GIVEN MATERIAL below:

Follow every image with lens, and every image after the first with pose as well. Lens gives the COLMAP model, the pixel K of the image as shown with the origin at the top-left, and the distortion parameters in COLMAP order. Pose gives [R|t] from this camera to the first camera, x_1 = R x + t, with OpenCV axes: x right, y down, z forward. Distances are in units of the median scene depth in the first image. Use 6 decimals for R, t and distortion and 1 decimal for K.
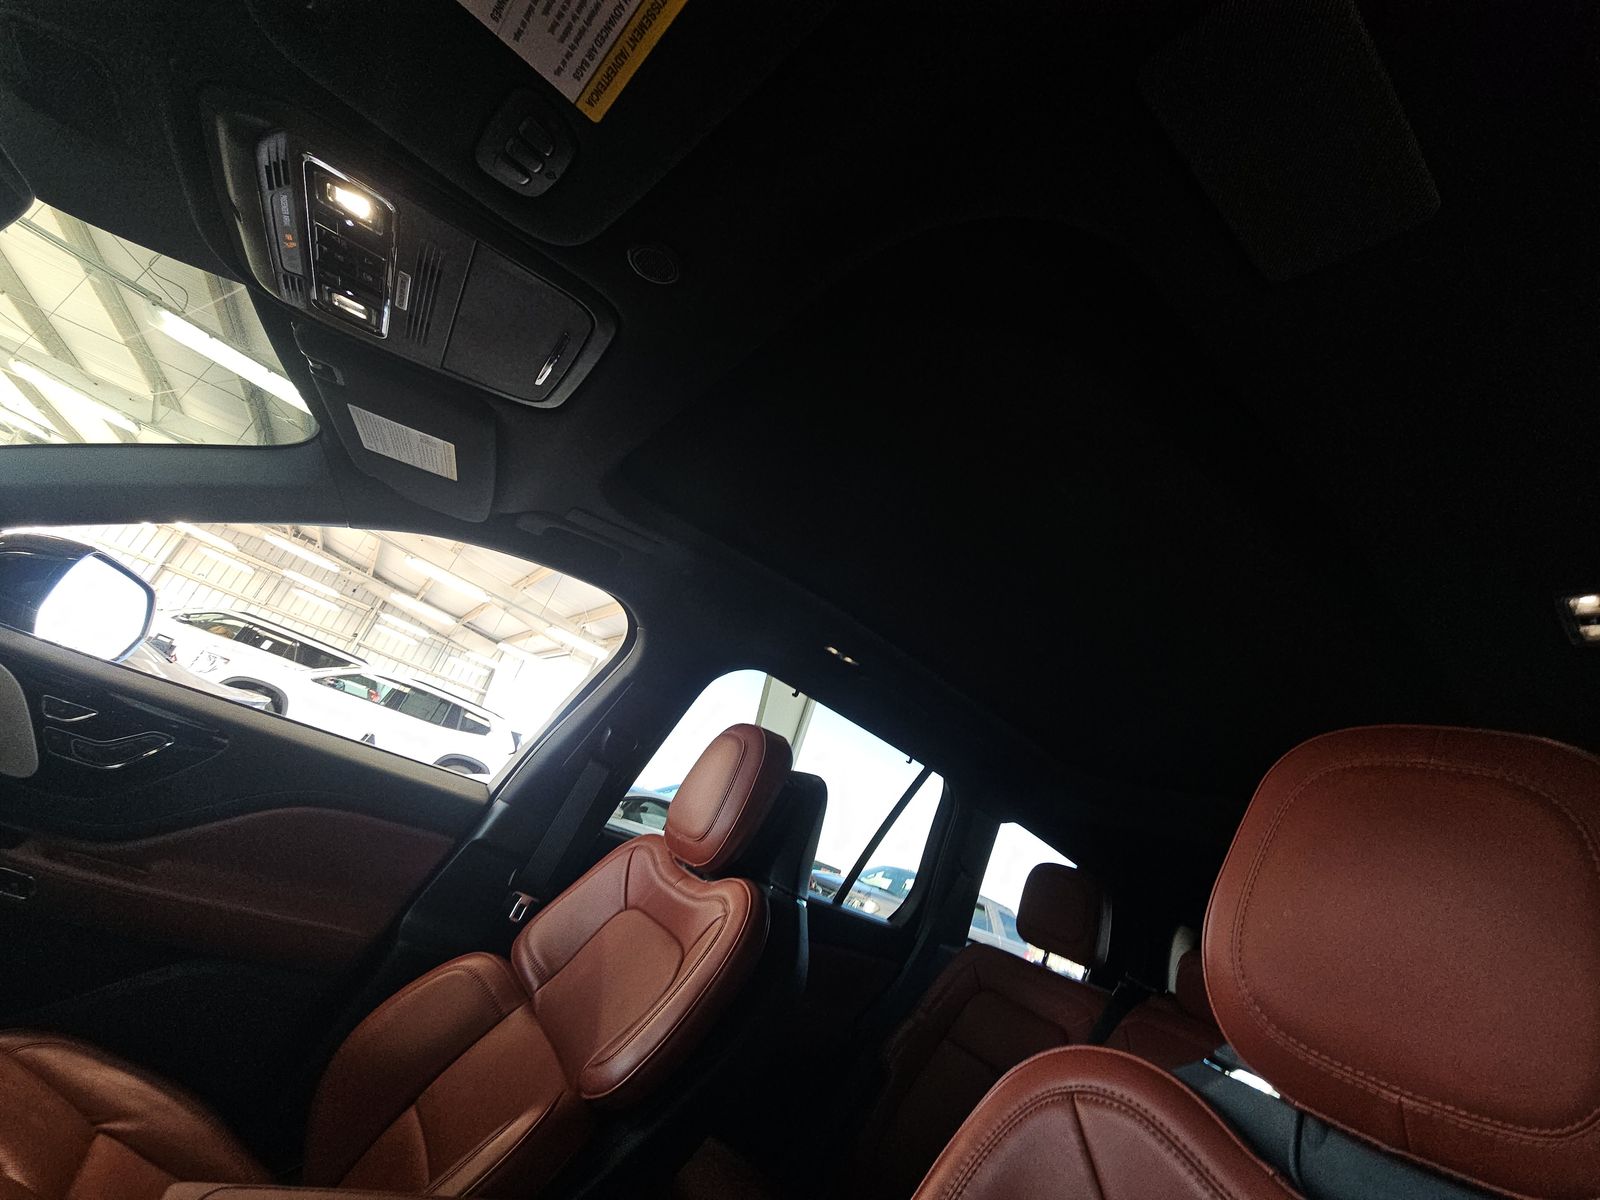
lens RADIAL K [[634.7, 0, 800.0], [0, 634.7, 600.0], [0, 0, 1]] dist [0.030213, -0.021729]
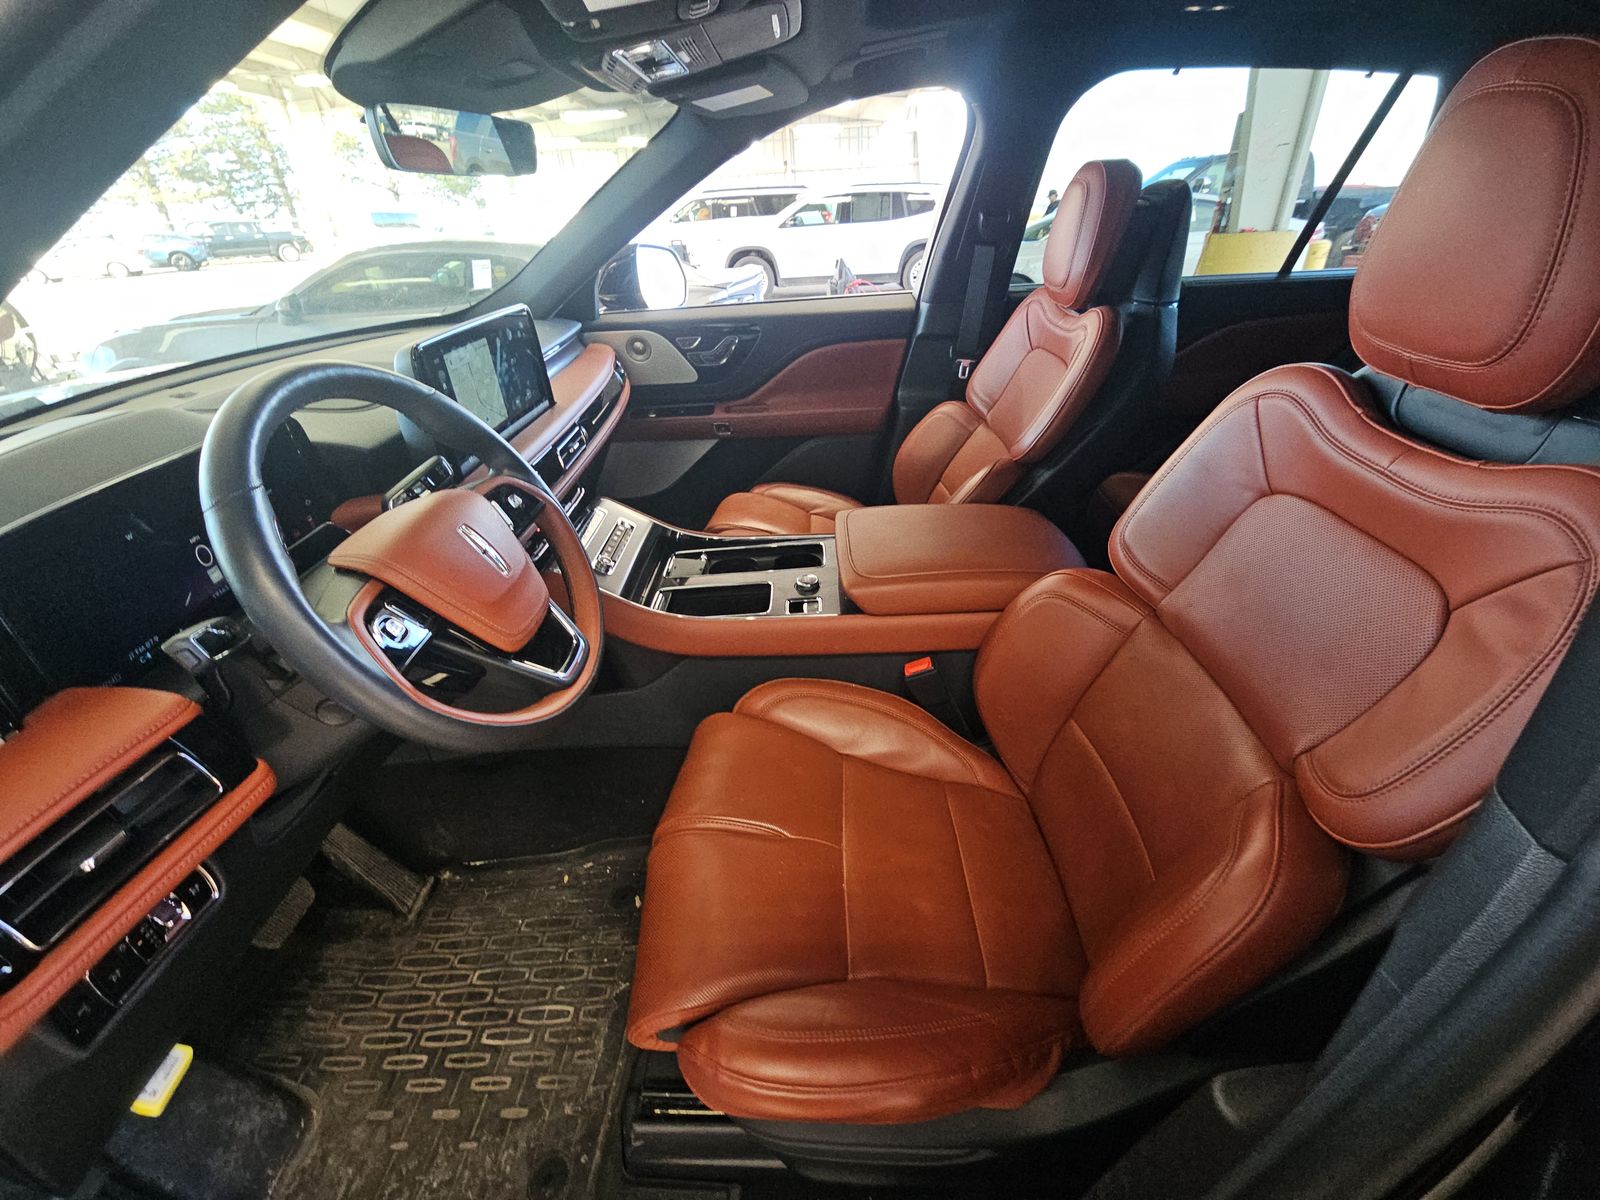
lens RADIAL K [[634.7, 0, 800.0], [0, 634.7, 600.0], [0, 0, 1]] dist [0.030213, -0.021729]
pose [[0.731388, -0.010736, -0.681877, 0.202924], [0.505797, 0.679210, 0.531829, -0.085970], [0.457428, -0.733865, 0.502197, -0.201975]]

End of GIVEN MATERIAL.

YOUR OBJECTIVE -> Count the lines of the listing above that contain the string "pose", and give only that number.

THE COMPLETED TASK -> 2